Federal taxpayers helping foot the tab for renovations to a local wine bar? It sounds crazy, but that’s par for the course with HUD’s Community Development Block Grant program.
A Connecticut newspaper recently ran an article on CDBG money being used to spruce up storefronts in the town of Putnam:
The Small Cities Community Development Block Grant money slated for Cohen’s building comes shortly after a similar grant project finished across the street, said Economic Development Director Delpha Very.Facade improvements to the Glimpse of Gaia florist, Pangaea Wine Bar and Panache consignment shop finished last month, said building owner Sean Marchionte, of Providence-based Blue Dog Investments.
“It’s very encouraging when you get help from the town.

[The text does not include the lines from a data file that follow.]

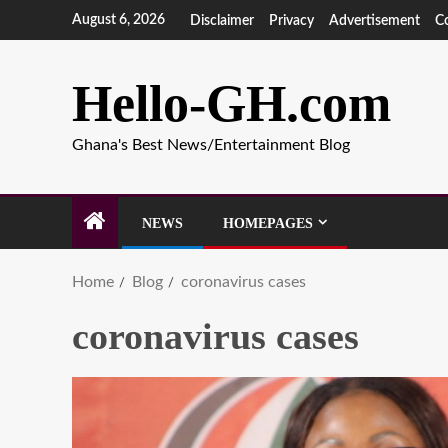
August 6, 2026
Disclaimer
Privacy
Advertisement
C
Hello-GH.com
Ghana's Best News/Entertainment Blog
NEWS
HOMEPAGES
Home
Blog
coronavirus cases
coronavirus cases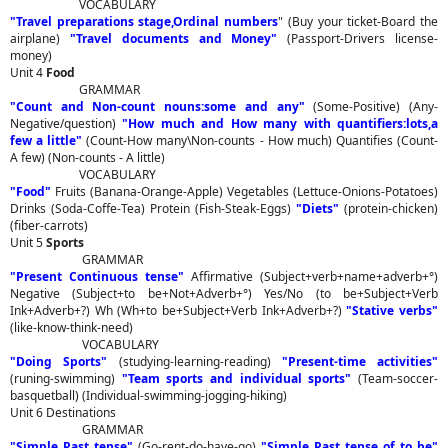
VOCABULARY
"Travel preparations stage,Ordinal numbers
" (Buy your ticket-Board the
airplane)
"Travel documents and Money"
(Passport-Drivers license-
money)
Unit 4
Food
GRAMMAR
"Count and Non-count nouns:some and any"
(Some-Positive) (Any-
Negative/question)
"How much and How many with quantifiers:lots,a
few a little"
(Count-How many\Non-counts - How much) Quantifies (Count-
A few) (Non-counts - A little)
VOCABULARY
"Food"
Fruits (Banana-Orange-Apple) Vegetables (Lettuce-Onions-Potatoes)
Drinks (Soda-Coffe-Tea) Protein (Fish-Steak-Eggs)
"Diets"
(protein-chicken)
(fiber-carrots)
Unit 5
Sports
GRAMMAR
"Present Continuous tense"
Affirmative (Subject+verb+name+adverb+°)
Negative (Subject+to be+Not+Adverb+°) Yes/No (to be+Subject+Verb
Ink+Adverb+?) Wh (Wh+to be+Subject+Verb Ink+Adverb+?)
"Stative verbs"
(like-know-think-need)
VOCABULARY
"Doing Sports"
(studying-learning-reading)
"Present-time activities"
(runing-swimming)
"Team sports and individual sports"
(Team-soccer-
basquetball) (Individual-swimming-jogging-hiking)
Unit 6 Destinations
GRAMMAR
"Simple Past tense"
(Go-rent-do-have-go)
"Simple Past tense of to be"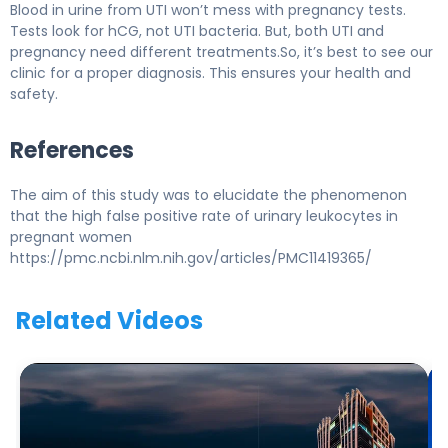
Blood in urine from UTI won’t mess with pregnancy tests.
Tests look for hCG, not UTI bacteria. But, both UTI and
pregnancy need different treatments.So, it’s best to see our
clinic for a proper diagnosis. This ensures your health and
safety.
References
The aim of this study was to elucidate the phenomenon
that the high false positive rate of urinary leukocytes in
pregnant women
https://pmc.ncbi.nlm.nih.gov/articles/PMC11419365/
Related Videos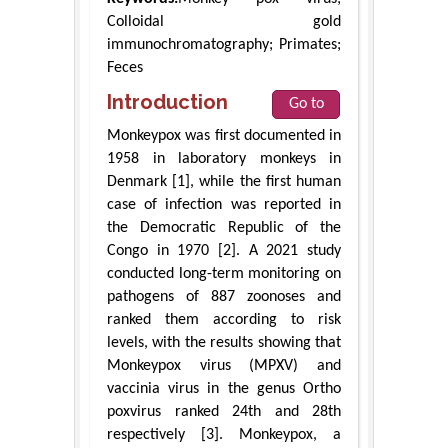
Colloidal gold
immunochromatography; Primates;
Feces
Introduction
Go to
Monkeypox was first documented in
1958 in laboratory monkeys in
Denmark [1], while the first human
case of infection was reported in
the Democratic Republic of the
Congo in 1970 [2]. A 2021 study
conducted long-term monitoring on
pathogens of 887 zoonoses and
ranked them according to risk
levels, with the results showing that
Monkeypox virus (MPXV) and
vaccinia virus in the genus Ortho
poxvirus ranked 24th and 28th
respectively [3]. Monkeypox, a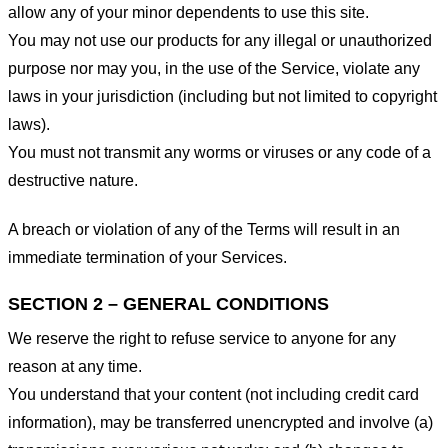
allow any of your minor dependents to use this site.
You may not use our products for any illegal or unauthorized
purpose nor may you, in the use of the Service, violate any
laws in your jurisdiction (including but not limited to copyright
laws).
You must not transmit any worms or viruses or any code of a
destructive nature.
A breach or violation of any of the Terms will result in an
immediate termination of your Services.
SECTION 2 – GENERAL CONDITIONS
We reserve the right to refuse service to anyone for any
reason at any time.
You understand that your content (not including credit card
information), may be transferred unencrypted and involve (a)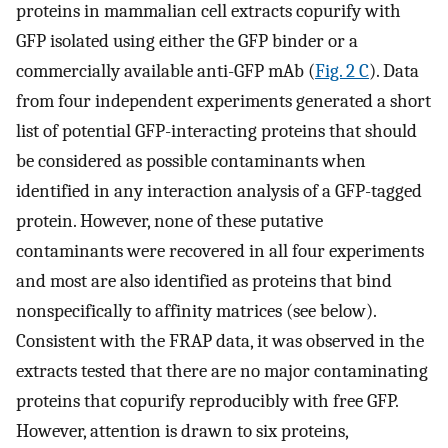
proteins in mammalian cell extracts copurify with
GFP isolated using either the GFP binder or a
commercially available anti-GFP mAb (
Fig. 2 C
). Data
from four independent experiments generated a short
list of potential GFP-interacting proteins that should
be considered as possible contaminants when
identified in any interaction analysis of a GFP-tagged
protein. However, none of these putative
contaminants were recovered in all four experiments
and most are also identified as proteins that bind
nonspecifically to affinity matrices (see below).
Consistent with the FRAP data, it was observed in the
extracts tested that there are no major contaminating
proteins that copurify reproducibly with free GFP.
However, attention is drawn to six proteins,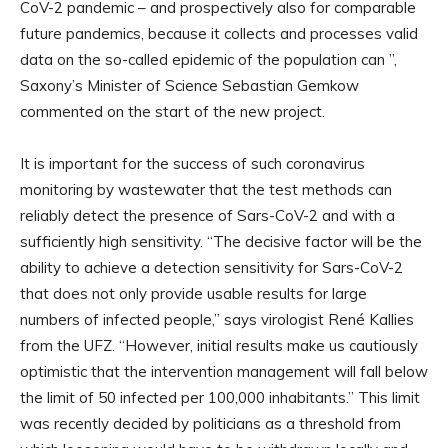
CoV-2 pandemic – and prospectively also for comparable
future pandemics, because it collects and processes valid
data on the so-called epidemic of the population can ”,
Saxony’s Minister of Science Sebastian Gemkow
commented on the start of the new project.
It is important for the success of such coronavirus
monitoring by wastewater that the test methods can
reliably detect the presence of Sars-CoV-2 and with a
sufficiently high sensitivity. “The decisive factor will be the
ability to achieve a detection sensitivity for Sars-CoV-2
that does not only provide usable results for large
numbers of infected people,” says virologist René Kallies
from the UFZ. “However, initial results make us cautiously
optimistic that the intervention management will fall below
the limit of 50 infected per 100,000 inhabitants.” This limit
was recently decided by politicians as a threshold from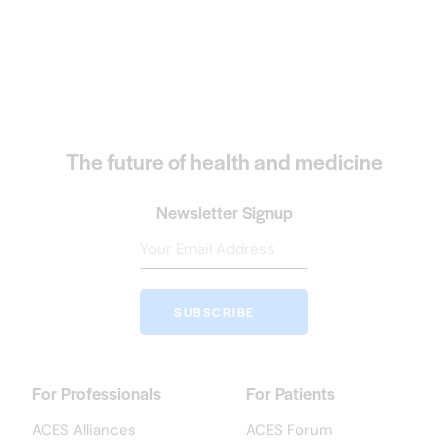
The future of health and medicine
Newsletter Signup
SUBSCRIBE
For Professionals
For Patients
ACES Alliances
ACES Forum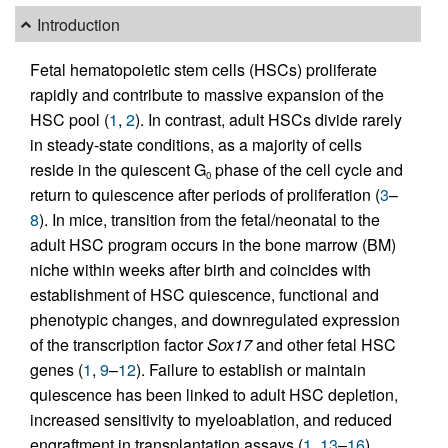
Introduction
Fetal hematopoietic stem cells (HSCs) proliferate
rapidly and contribute to massive expansion of the
HSC pool (
1
,
2
). In contrast, adult HSCs divide rarely
in steady-state conditions, as a majority of cells
reside in the quiescent G
phase of the cell cycle and
0
return to quiescence after periods of proliferation (
3
–
8
). In mice, transition from the fetal/neonatal to the
adult HSC program occurs in the bone marrow (BM)
niche within weeks after birth and coincides with
establishment of HSC quiescence, functional and
phenotypic changes, and downregulated expression
of the transcription factor
Sox17
and other fetal HSC
genes (
1
,
9
–
12
). Failure to establish or maintain
quiescence has been linked to adult HSC depletion,
increased sensitivity to myeloablation, and reduced
engraftment in transplantation assays (
1
,
13
–
16
).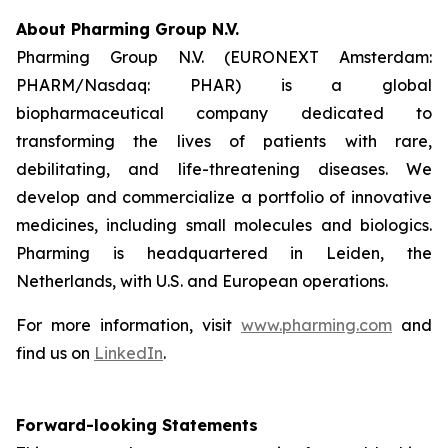
About Pharming Group N.V.
Pharming Group N.V. (EURONEXT Amsterdam:
PHARM/Nasdaq: PHAR) is a global
biopharmaceutical company dedicated to
transforming the lives of patients with rare,
debilitating, and life-threatening diseases. We
develop and commercialize a portfolio of innovative
medicines, including small molecules and biologics.
Pharming is headquartered in Leiden, the
Netherlands, with U.S. and European operations.
For more information, visit
www.pharming.com
and
find us on
LinkedIn
.
Forward-looking Statements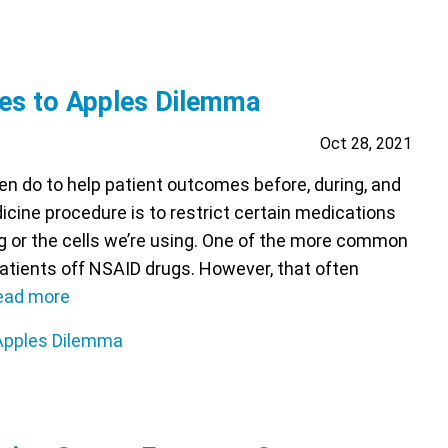
es to Apples Dilemma
Oct 28, 2021
en do to help patient outcomes before, during, and
icine procedure is to restrict certain medications
g or the cells we’re using. One of the more common
patients off NSAID drugs. However, that often
ead more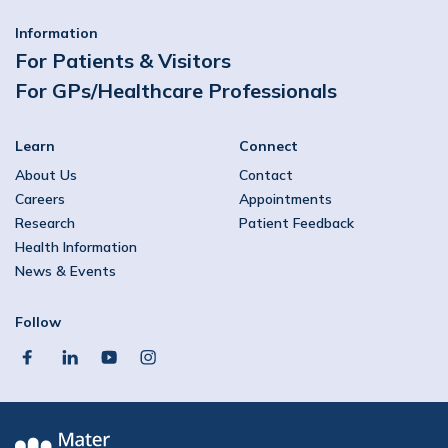
Information
For Patients & Visitors
For GPs/Healthcare Professionals
Learn
Connect
About Us
Contact
Careers
Appointments
Research
Patient Feedback
Health Information
News & Events
Follow
facebook
linkedin
youtube
instagram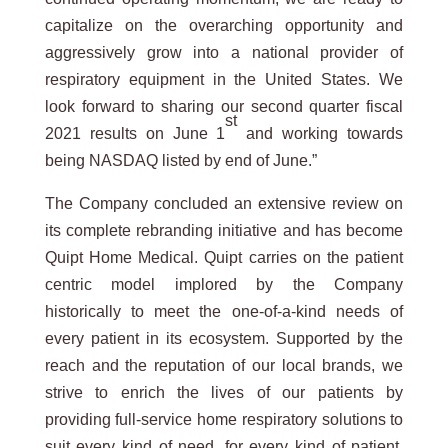
capitalize on the overarching opportunity and
aggressively grow into a national provider of
respiratory equipment in the United States. We
look forward to sharing our second quarter fiscal
st
2021 results on June 1
and working towards
being NASDAQ listed by end of June.”
The Company concluded an extensive review on
its complete rebranding initiative and has become
Quipt Home Medical. Quipt carries on the patient
centric model implored by the Company
historically to meet the one-of-a-kind needs of
every patient in its ecosystem. Supported by the
reach and the reputation of our local brands, we
strive to enrich the lives of our patients by
providing full-service home respiratory solutions to
suit every kind of need, for every kind of patient.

That’s what helps developers like myself make improvements to our buildings, attract tenants and keep the economic ball rolling in the right direction,” he said.
There just isn’t much difference between the activities funded via earmarking and the activities funded by standard bureaucratic processes. The means are different, but the ends are typically the same: federal taxpayers paying for parochial benefits that are properly the domain of state and local governments, or preferably, the private sector. As a federal taxpayer, I’m no better off if the U.S. Dept. of Transportation decides to fund a bridge in Alaska or if Alaska’s congressional delegation instructs the DOT to fund the bridge.
Just as earmarks have achieved notoriety for wasteful and ineffective spending, community development programs funded through traditional means have had the same problem…
Even if CDBG funds went entirely to “worthy” projects, federal funding is still an inefficient way to foster local economic development because of the excessive bureaucracy that results from funneling money through multiple levels of government.
Federal administration costs are about 5 percent of the value of CDBG grants, with local and state governments taking a 17 percent and 8 percent cut, respectively. A large share of the CDBG budget disappears before any actual work is done.